Anyway, the 200 odd words of the above paragraph were (a) a brief introduction to the work of Albert Pyun and (b) an attempt to avoid writing about ‘Bulletface’, a film that I’d heard all manner of controversial and challenging things about but which turned out to be just plain depressing.
Here’s a synopsis: DEA agent Dara Marren (Victoria Maurette) is playing both ends against the middle to try to keep her gang-related brother Bruno (Michael Esparza) out of trouble. When a bit of human trafficking goes tits up and Bruno is injured by a rival gang member during a shoot-out at the US/Mexican border, Dara is hauled up in court. Plea bargaining so that Bruno gets sent back to the States, Dara accepts a 25 year sentence in a Mexican prison where violence and rape are a daily occurrence. In the meantime, Bruno’s safety proves short-lived and a bullet negates his sister’s act of self-sacrifice.
During a transfer from the prison to hospital, Dara’s former DEA buddy Ned Walker (Steven Bauer) intercedes to smuggle Dara back into America where she has a single weekend to track down her brother’s killers and take revenge before surrendering herself back into captivity.
All of which sounds very dramatic and promising. Unfortunately, just that plot synopsis was dependent on two excruciating viewings and a couple of online reviews. Randall Fontana’s script subjects narrative coherence, exposition and characterization to the same kind of undignified humiliation that Dara endures in prison. Pyun interminably hits the freeze frame button and overlays moody close-ups with character names and still manages to render huge tranches of the film’s scant 78-minute running time incomprehensible.
Maurette’s performance is okay, Bauer’s too, but everyone else runs the gamut from wooden to stilted. In addition to the freeze frames, Pyun throws in all manner of wonky camera work, jerky editing and split screen montages without demonstrating the most basic understanding of how and why these techniques should be used. ‘Bulletface’ comes across as the work of a film school drop out desperately trying to be Tarantino, not that of a man in his mid-50s who once had features released theatrically.

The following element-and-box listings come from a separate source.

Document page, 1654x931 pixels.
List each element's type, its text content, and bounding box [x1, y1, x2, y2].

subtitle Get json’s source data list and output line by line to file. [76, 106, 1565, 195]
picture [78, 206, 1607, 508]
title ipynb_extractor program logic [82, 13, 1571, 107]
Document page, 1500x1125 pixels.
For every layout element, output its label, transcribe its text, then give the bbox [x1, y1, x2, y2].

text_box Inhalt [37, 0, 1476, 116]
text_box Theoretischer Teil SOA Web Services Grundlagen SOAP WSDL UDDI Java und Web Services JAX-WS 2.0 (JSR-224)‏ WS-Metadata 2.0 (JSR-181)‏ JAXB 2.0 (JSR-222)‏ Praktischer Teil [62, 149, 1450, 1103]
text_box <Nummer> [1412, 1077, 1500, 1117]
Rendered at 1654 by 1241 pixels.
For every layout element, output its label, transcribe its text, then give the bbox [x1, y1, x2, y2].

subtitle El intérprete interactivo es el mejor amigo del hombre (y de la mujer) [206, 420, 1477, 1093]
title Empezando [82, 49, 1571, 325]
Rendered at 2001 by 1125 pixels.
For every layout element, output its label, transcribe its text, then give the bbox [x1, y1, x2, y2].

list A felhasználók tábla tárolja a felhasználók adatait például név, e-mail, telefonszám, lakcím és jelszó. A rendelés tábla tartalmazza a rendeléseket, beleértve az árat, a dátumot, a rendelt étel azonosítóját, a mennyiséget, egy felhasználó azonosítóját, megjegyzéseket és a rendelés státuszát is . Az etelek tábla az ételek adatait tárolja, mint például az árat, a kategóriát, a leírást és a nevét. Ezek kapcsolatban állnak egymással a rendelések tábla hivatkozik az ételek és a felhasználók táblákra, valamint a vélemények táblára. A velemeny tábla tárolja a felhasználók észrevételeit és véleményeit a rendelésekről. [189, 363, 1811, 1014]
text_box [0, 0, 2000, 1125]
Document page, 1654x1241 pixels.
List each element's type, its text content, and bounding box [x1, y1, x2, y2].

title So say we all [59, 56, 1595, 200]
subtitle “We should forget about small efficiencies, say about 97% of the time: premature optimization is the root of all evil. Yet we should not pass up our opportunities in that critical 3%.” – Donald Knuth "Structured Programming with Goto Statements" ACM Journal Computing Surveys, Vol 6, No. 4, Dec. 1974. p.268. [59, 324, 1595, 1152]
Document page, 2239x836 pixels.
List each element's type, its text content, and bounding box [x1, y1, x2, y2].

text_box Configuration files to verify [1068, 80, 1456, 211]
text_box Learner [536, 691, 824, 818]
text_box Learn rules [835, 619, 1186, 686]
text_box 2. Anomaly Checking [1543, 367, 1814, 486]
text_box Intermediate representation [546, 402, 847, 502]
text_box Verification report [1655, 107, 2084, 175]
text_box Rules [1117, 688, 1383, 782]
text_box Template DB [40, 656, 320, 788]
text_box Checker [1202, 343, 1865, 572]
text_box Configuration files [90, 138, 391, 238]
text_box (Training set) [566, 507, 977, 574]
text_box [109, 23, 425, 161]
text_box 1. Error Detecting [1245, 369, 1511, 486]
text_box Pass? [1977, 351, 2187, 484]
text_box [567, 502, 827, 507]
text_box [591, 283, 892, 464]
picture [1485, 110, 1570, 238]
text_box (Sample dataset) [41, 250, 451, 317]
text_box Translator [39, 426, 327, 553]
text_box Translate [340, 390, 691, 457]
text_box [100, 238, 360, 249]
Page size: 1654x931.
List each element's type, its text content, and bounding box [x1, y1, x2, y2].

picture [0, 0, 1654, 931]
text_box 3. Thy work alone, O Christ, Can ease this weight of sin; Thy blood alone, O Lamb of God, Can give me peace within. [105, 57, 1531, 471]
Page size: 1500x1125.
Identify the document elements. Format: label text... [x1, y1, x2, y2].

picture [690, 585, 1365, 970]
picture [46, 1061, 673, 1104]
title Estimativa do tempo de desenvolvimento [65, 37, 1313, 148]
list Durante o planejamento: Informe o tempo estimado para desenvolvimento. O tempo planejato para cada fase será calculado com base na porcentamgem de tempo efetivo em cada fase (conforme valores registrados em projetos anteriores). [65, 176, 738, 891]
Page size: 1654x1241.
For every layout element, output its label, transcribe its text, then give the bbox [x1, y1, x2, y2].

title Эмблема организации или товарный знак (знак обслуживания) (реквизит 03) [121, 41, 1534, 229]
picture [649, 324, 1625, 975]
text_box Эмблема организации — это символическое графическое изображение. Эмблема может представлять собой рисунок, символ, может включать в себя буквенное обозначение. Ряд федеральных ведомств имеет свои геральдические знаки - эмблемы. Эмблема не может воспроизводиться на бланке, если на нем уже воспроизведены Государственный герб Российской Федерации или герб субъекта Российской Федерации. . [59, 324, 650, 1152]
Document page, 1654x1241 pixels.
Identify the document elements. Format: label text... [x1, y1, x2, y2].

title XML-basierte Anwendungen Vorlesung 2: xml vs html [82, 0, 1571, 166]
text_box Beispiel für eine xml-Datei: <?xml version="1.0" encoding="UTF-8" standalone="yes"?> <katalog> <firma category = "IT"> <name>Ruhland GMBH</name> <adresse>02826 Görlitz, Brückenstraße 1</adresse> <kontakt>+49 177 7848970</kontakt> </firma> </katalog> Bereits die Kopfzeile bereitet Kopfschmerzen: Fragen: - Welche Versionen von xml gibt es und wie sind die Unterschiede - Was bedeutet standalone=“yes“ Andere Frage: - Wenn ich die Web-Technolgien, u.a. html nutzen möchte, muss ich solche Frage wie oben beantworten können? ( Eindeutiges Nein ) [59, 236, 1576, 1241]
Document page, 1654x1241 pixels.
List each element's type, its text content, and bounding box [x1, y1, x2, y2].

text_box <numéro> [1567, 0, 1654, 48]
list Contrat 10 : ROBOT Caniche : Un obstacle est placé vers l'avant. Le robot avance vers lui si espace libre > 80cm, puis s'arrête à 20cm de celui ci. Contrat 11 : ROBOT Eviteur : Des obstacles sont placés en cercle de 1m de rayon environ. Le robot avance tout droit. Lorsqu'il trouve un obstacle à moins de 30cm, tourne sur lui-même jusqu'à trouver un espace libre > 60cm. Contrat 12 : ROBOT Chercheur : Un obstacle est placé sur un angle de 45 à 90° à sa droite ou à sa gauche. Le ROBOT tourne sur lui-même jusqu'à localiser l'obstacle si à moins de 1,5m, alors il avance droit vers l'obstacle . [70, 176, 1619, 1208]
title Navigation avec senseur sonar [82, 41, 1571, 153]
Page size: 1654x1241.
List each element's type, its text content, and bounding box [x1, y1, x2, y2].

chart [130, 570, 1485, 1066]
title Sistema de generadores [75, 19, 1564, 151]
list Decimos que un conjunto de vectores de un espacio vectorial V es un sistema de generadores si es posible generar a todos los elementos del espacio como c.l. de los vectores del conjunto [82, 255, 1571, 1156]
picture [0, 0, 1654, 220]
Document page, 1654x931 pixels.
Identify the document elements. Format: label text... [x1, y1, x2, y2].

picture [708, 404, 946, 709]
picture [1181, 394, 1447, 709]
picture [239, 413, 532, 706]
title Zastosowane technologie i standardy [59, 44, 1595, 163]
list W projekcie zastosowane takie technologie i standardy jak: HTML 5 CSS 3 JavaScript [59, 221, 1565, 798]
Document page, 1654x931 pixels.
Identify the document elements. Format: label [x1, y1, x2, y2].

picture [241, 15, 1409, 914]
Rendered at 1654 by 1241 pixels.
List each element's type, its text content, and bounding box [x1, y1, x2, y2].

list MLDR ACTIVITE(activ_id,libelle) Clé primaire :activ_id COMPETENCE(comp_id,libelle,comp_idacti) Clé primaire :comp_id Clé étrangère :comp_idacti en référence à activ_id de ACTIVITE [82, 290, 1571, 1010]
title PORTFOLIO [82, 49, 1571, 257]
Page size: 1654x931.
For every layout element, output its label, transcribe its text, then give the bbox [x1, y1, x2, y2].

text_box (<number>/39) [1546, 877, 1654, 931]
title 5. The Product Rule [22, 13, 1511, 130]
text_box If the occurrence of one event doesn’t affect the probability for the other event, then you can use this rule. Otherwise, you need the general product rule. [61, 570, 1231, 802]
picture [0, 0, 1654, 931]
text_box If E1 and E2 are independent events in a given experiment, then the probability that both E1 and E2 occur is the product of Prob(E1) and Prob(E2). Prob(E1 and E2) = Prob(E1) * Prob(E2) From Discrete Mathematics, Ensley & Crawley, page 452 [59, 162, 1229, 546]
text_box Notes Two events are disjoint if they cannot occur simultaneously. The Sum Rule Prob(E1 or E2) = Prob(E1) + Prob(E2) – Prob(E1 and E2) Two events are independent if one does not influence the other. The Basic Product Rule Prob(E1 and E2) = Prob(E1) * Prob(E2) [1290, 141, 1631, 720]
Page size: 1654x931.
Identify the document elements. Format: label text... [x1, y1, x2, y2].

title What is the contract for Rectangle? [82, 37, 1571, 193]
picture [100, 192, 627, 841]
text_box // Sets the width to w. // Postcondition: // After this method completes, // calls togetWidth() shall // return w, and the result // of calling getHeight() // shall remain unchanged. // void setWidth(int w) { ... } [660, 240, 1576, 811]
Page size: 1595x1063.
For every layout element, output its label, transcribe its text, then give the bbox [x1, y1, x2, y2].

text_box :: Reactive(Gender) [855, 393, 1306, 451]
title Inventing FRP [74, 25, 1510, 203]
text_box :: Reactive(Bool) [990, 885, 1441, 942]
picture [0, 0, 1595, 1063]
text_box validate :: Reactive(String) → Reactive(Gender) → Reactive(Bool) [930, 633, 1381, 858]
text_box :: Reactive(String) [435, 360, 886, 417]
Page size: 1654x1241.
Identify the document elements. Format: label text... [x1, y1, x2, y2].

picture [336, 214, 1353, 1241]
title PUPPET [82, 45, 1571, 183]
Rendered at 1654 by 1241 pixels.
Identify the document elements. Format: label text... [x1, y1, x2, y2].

Worse, Pyun punctuates virtually stage of Dara’s trail of revenge with flashbacks to the prison gang rapes. He not only uses an incredibly unconvincing body double – someone with the physique of a Playboy model where Maurette’s figure is more compact and athletic – but manages to eroticize these scenes even as he’s emphasizing the brutality. Classy, Albert, reeeeal classy.
With the plot little more than a mish-mash of unthought-out ideas, the sexual content venal and the revenge element singularly lacking in catharsis, ‘Bulletface’ is a drab, pedestrian and derivative piece of work.
It would take a braver, stupider or more masochist reviewer than me to stage an Albert Pyun retrospective.